Escribir es como adentrarse en una relación sexual: siempre es diferente. Te asusta desconocer hasta qué punto te abandonarás al placer y qué descubrirás sobre ti misma a través de ese abandono. Porque en nosotros habita el miedo a lo desconocido. Pero asusta más no entregarse al goce erótico; el miedo real es el de no saber abandonarse hasta el final. Y ese miedo, que enseño a superar en la escritura a través de ejercicios, lo he vivido antes de dar por terminada una obra. Yo misma torpedeo el curso de la fluidez de la historia poniéndole freno, por ejemplo, a la voz narrativa. Antes de finalizar «El diablo en el cuerpo» hube de viajar a París para impartir un curso sobre personajes femeninos en la literatura. No pude escribir nada. Ya en casa, dos semanas después, era como si la reina doña Isabel II se hubiera desdibujado ante mis ojos, sin darme cuenta. No conseguía dar con su voz popular, de retranca castiza. Con ese tono satírico, desvergonzado y libre que la caracterizaba. Lo que hice fue darme tiempo: escribir, escribir y escribir, sin prisa, jugando a que ella me contaba sucesos de su vida que nada tenían que ver con mi novela. Así hasta que su voz volvió a sonar insolente, deslenguada, poderosa.
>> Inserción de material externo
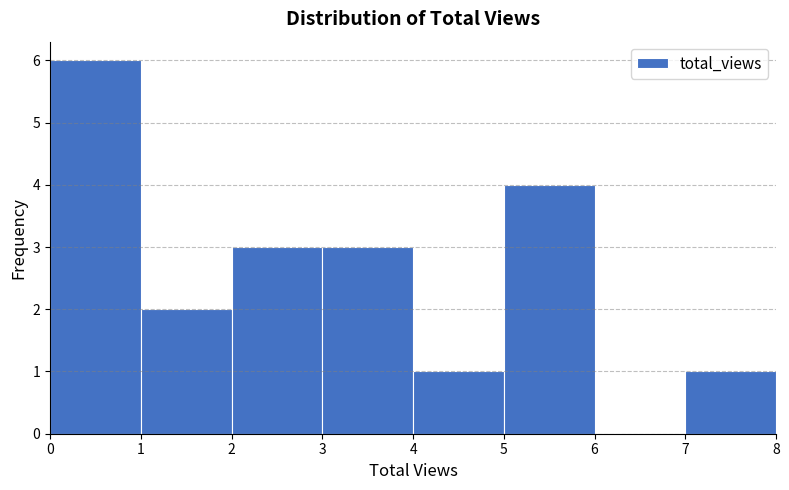

Reading left to right, list every bar in this chart as the range it spans on the x-axis followed by its height. The values are not printed on the chart, so give them approximately, as read against the axis.

0 to 1: 6
1 to 2: 2
2 to 3: 3
3 to 4: 3
4 to 5: 1
5 to 6: 4
6 to 7: 0
7 to 8: 1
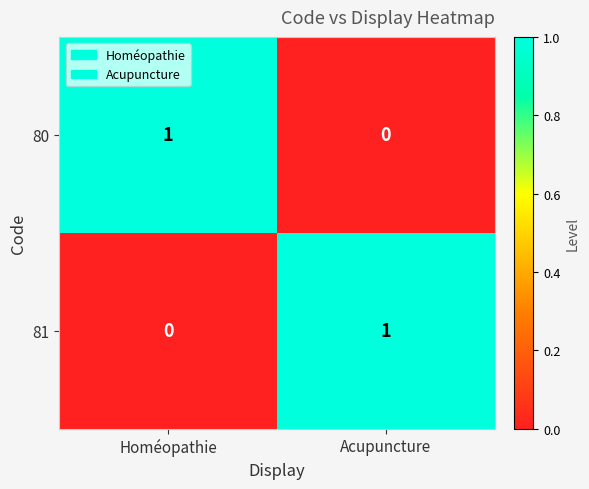

Is the value of 80 at Homéopathie greater than the value of 81 at Homéopathie?

Yes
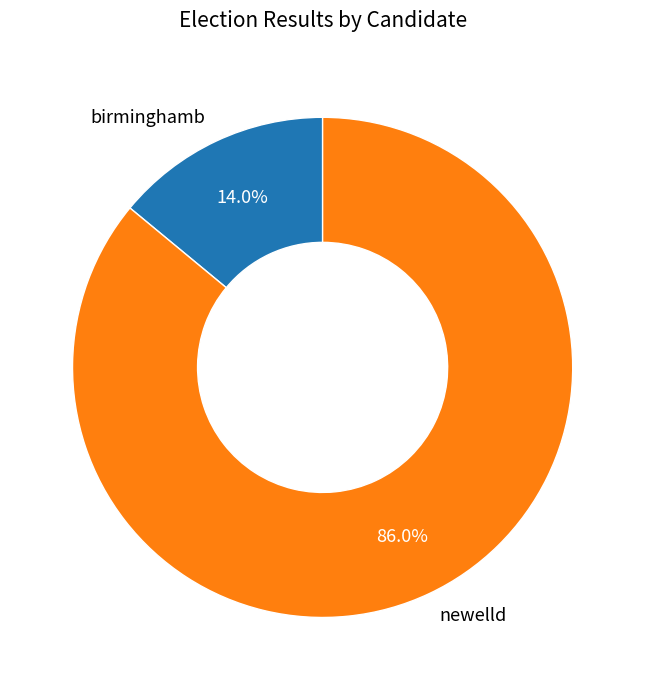

What percentage do birminghamb and newelld together represent?

100.0%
La voz de una mujer que no se traicionó a si misma y que, al final de sus días, aceptó la traición de quienes la rodeaban, con humor. “Todo se ha incendiado a mi alrededor. Pero yo sigo en pie”.

Y si Serrano levantara la cabeza…cuéntenos como cree que valoraría su libro.
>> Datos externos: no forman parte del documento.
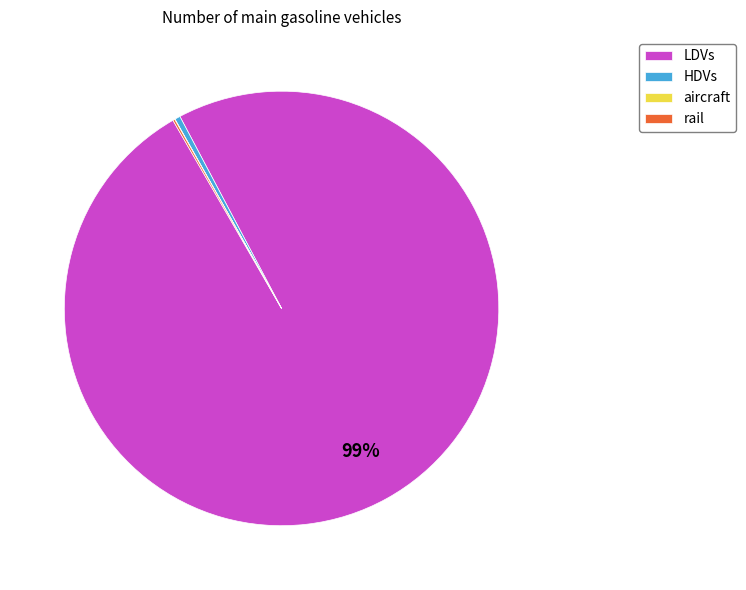

Which slice is the largest?

LDVs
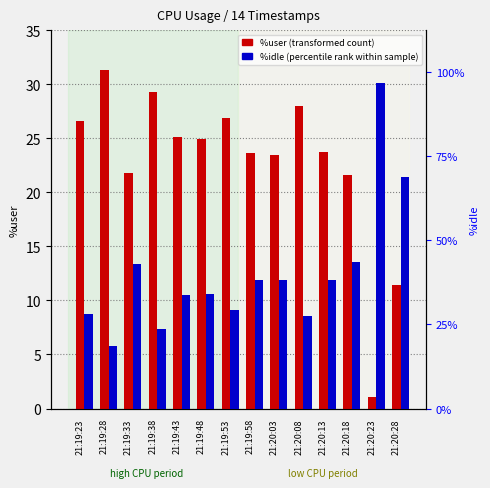

What is the value of the %idle (percentile rank) bar at the 10th from the left?

71.0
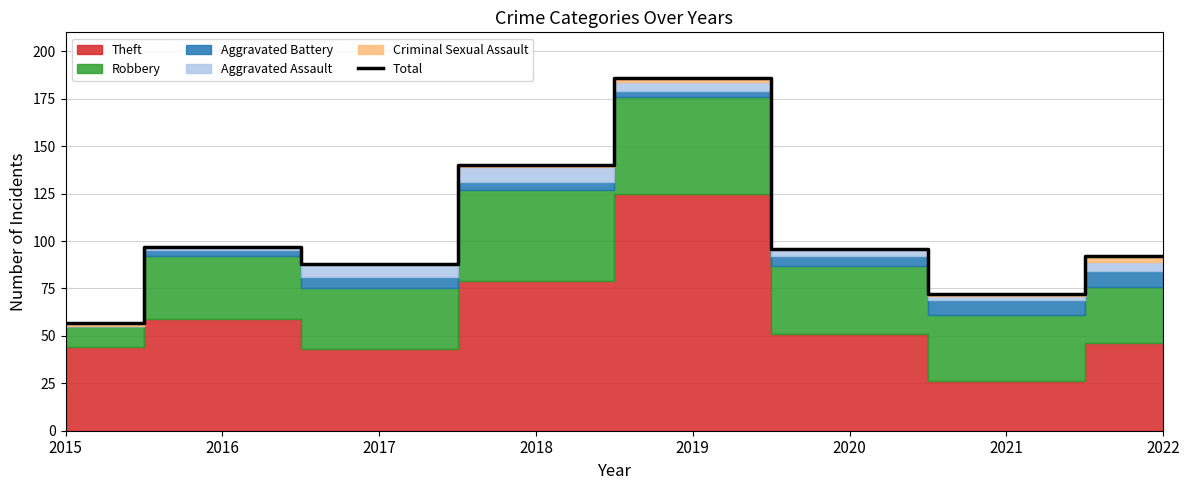

Is it true that the value at 2019 is 269?

False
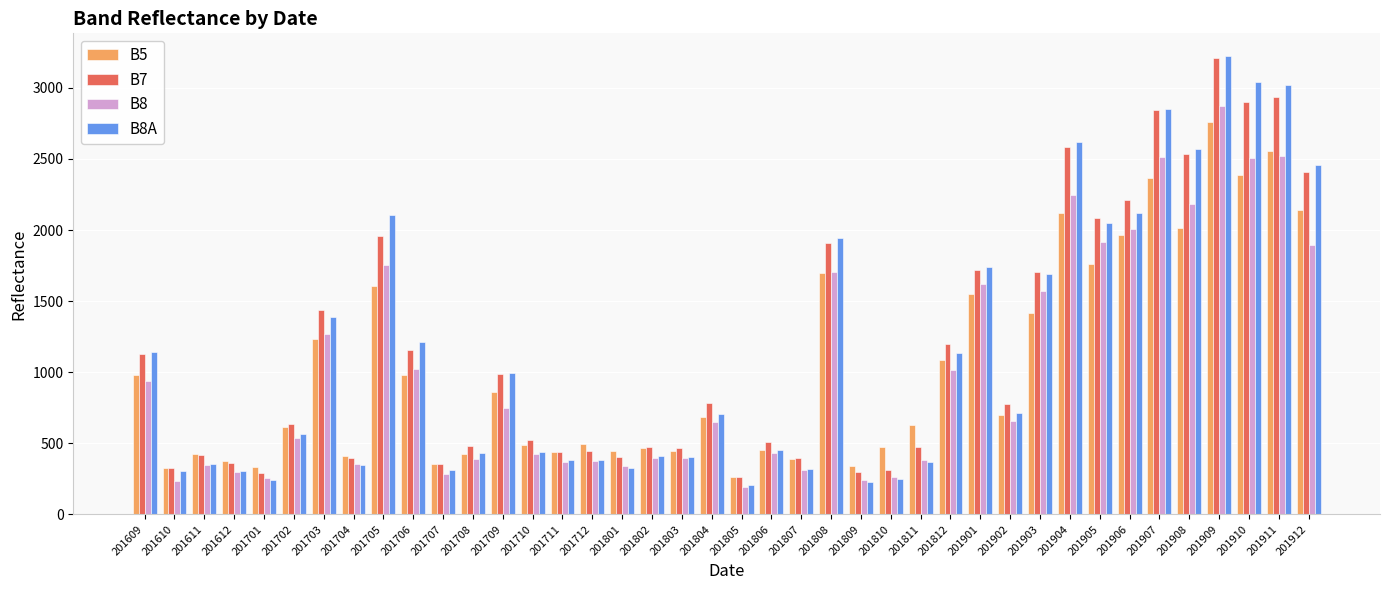

Is it true that B8A equals 597 at 201710?

False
Serrano era como Isabel: disfrutaba siendo el novio en la boda y el muerto en el entierro. Probablemente, se sentiría halagado al saberse el gran amor de la reina de España, pero es casi seguro que sufriría al descubrir que el gran amor de él, España, no le correspondió.

La relación de doña Isabel II de Borbón y don Francisco Serrano y Domínguez nació viciada: ella lo amaba a él, sin más; él amaba lo que ella significaba. Un reino. España.

Quisiéramos saber si Soledad Galán tiene el diablo en el cuerpo…

La historia la han escrito los hombres; ya es hora de que la reescribamos las mujeres. Por eso apuesto por personajes que tienen «el diablo en el cuerpo», la expresión con que se definía en el siglo XIX a aquellas mujeres inquietas, que no se plegaban a los dictados masculinos. A aquellas mujeres que se rebelaban contra el cliché que pretendía reducirlas a ser el «ángel del hogar”. Así pues, sí, yo también tengo el diablo en el cuerpo. ¡Espero que no se me vaya nunca!

Es el momento de lanzar un mensaje a posibles lectores de su obra. Ya sabe, qué pueden esperar, qué van a encontrar.

Durante dos años y medio estudié todo tipo de archivos sobre la mujer y la reina; entre ellos, las cartas que escribió o que le escribieron, cartes de visite, fotografías, dibujos de niña… Y comprendí que era hora de que ella misma contara su historia. Así que “El diablo en el cuerpo” no es una novela histórica; es la venganza humorística, libertina y sensual de Isabel II frente a todos los que han escrito sobre ella. Es su propia voz, cáustica, carnal. Rotunda. Eso es lo que van a encontrar los lectores. Van a encontrar también un lenguaje coloquial, de frases muy cortas. Un lenguaje a caballo entre el XIX y el XXI, con una parte de rigor histórico y una parte de invención. Nada moderado en su forma de conducirse, pues estamos ante una reina excesiva que reniega de moderaciones. Una reina galdosiana, popular, inculta, que se ríe con Narváez de sus faltas de ortografía y de su escaso vocabulario. Una reina de coplillas y chismes. Pero una reina también certera en sus sentencias.

Y, por último, van a encontrarse conmigo: una autora para quien la escritura es una forma de vida, un modo de conducirse por el mundo. No es que tu obra sea publicada lo que te define como escritor, es esa manera distinta de mirar lo que te rodea. Y la necesidad de contarlo. A menudo encuentro escritores preocupados en exceso por publicar; y, lo que es peor, por vender. Y la escritura, como forma de vida, nada tiene que ver con ello.

Con un poquito de historia, con mucho sexo y con dosis intermedias de humor, El diablo en el cuerpo se nos muestra cándido en los escaparates de las librerías. Dejamos al lector la opción de hacer de este libro un habitante pasajero o perenne de sus estanterías.